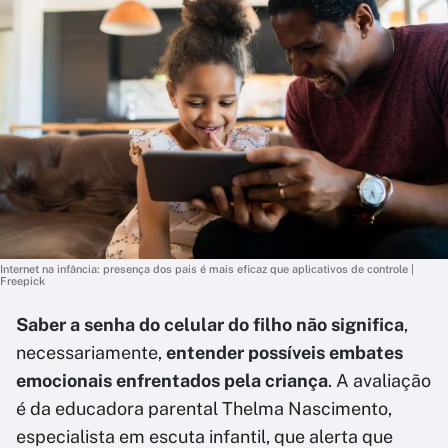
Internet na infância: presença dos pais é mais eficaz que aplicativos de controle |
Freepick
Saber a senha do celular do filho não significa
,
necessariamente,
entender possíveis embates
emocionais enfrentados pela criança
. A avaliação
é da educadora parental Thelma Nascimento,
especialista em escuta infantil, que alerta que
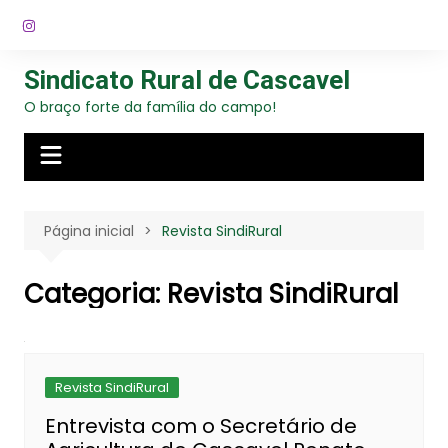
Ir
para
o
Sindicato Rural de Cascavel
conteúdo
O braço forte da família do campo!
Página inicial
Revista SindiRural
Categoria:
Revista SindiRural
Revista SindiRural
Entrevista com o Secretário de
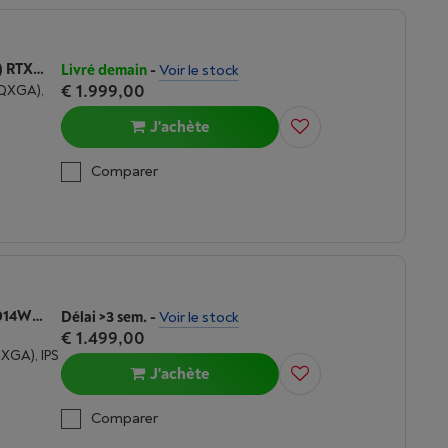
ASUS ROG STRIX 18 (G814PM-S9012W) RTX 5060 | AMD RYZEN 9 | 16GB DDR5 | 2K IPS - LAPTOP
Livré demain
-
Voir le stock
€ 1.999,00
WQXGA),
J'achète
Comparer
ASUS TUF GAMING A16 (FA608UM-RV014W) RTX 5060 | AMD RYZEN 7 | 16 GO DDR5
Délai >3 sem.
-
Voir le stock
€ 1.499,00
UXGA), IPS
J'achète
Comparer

--- --- ---

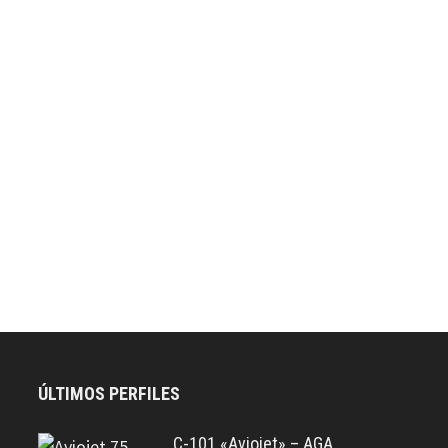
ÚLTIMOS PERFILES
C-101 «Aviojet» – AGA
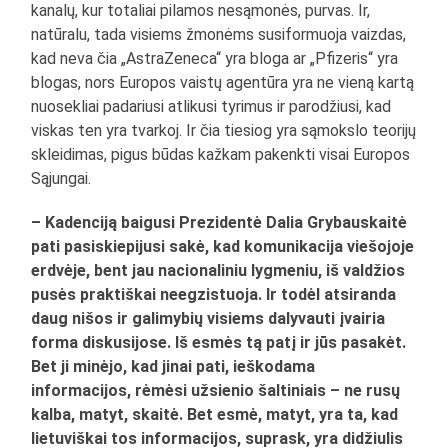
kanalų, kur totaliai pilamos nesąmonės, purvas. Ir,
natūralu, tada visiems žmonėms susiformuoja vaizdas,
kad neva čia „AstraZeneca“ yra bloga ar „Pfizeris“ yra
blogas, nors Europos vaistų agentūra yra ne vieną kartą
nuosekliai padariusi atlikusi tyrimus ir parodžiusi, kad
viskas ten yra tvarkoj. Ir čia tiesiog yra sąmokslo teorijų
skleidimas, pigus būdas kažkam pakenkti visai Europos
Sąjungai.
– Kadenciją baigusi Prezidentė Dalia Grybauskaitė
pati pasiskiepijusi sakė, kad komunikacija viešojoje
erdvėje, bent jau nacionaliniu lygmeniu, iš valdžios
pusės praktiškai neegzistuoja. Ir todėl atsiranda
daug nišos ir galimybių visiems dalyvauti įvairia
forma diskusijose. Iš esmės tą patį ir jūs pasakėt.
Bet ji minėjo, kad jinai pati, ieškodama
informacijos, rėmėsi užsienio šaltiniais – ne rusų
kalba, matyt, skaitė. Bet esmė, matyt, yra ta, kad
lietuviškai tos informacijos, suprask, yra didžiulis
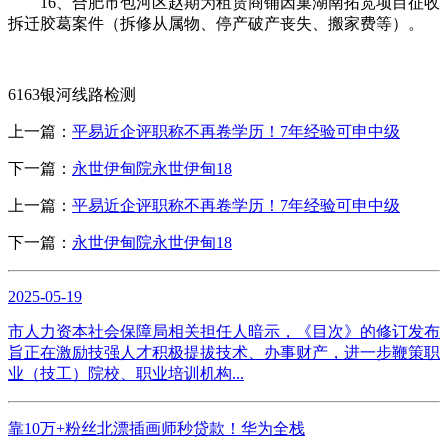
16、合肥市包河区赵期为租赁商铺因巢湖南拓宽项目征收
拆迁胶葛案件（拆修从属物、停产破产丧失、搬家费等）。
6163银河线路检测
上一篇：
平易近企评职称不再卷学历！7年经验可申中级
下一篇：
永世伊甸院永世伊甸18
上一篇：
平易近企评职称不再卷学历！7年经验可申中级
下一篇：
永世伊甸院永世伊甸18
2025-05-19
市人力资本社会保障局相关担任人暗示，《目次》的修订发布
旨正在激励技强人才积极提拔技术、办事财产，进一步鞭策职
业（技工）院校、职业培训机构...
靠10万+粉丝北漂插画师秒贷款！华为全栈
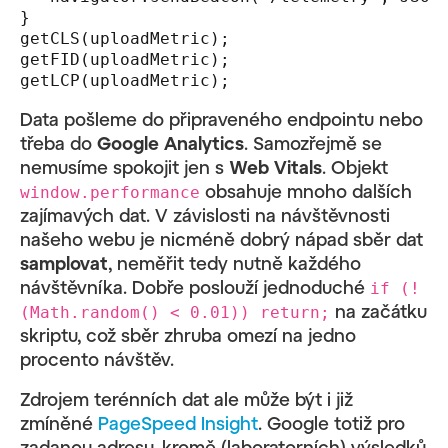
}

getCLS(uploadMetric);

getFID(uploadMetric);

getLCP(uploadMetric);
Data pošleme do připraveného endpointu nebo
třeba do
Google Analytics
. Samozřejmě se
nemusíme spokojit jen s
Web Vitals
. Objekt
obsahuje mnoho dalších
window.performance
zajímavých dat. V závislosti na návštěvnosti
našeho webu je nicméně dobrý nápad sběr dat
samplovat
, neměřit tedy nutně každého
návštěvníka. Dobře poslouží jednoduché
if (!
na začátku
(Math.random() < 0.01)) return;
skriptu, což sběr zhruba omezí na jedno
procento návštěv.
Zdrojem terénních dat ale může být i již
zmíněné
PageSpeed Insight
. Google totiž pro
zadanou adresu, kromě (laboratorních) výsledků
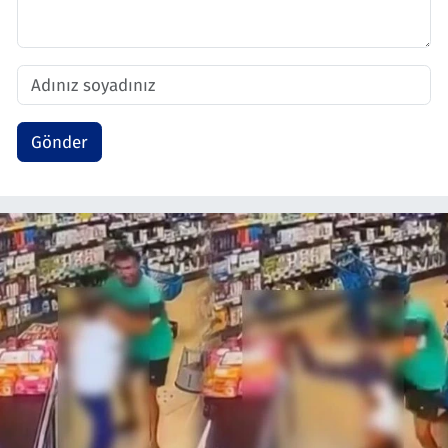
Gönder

--- --- ---

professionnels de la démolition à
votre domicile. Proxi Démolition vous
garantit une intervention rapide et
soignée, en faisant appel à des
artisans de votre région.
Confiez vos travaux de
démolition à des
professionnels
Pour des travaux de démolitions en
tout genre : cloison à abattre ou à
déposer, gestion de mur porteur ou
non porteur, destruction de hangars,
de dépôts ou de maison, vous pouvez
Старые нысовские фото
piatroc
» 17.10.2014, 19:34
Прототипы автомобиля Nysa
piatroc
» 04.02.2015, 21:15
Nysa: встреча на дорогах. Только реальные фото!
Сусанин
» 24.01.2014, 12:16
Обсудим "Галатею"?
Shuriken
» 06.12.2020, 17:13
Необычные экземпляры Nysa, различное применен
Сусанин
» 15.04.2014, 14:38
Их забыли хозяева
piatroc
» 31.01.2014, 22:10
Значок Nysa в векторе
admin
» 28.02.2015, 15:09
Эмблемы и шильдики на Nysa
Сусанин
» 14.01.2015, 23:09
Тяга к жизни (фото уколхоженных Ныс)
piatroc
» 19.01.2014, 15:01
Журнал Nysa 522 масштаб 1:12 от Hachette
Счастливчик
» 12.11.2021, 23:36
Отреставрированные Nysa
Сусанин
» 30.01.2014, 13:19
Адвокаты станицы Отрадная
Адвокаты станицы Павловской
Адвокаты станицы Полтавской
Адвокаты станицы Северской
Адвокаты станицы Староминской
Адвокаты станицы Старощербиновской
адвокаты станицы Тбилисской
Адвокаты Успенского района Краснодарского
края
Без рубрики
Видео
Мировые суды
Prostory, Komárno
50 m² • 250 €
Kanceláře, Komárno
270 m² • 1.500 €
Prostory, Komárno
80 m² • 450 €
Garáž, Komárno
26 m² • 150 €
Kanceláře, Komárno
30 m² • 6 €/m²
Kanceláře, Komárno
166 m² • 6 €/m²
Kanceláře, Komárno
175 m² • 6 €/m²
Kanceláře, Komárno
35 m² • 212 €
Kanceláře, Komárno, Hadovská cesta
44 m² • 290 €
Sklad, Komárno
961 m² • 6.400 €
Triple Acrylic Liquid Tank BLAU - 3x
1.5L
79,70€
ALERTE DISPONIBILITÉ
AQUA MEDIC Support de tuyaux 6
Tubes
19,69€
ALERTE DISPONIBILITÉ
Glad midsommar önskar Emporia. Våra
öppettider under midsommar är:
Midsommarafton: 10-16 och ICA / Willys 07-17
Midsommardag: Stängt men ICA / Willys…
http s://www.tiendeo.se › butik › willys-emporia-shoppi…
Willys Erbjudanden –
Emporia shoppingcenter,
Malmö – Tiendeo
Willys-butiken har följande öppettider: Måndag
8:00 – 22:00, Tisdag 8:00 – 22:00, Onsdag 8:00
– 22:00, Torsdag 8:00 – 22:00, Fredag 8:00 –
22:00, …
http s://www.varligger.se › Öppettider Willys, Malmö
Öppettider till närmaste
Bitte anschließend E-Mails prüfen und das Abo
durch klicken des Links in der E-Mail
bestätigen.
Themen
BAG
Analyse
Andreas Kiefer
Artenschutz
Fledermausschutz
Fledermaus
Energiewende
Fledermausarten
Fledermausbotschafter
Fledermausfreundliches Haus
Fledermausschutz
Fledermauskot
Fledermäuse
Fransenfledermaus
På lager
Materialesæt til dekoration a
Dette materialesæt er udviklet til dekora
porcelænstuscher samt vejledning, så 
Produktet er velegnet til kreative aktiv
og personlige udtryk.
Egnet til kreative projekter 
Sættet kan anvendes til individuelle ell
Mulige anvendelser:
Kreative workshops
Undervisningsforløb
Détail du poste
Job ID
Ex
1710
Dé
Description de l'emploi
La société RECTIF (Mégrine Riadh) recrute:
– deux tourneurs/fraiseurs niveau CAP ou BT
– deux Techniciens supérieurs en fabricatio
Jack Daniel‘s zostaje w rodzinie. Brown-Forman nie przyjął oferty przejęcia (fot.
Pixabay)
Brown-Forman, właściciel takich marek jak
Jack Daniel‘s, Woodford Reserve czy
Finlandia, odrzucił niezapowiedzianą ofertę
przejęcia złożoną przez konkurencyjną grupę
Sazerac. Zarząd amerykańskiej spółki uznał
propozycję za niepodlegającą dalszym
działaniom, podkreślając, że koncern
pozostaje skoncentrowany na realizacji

--- --- ---

Exercise description: Copy out every line of the material that contains the word "Malmö".

Output for this exercise:
Malmö – Tiendeo
http s://www.varligger.se › Öppettider Willys, Malmö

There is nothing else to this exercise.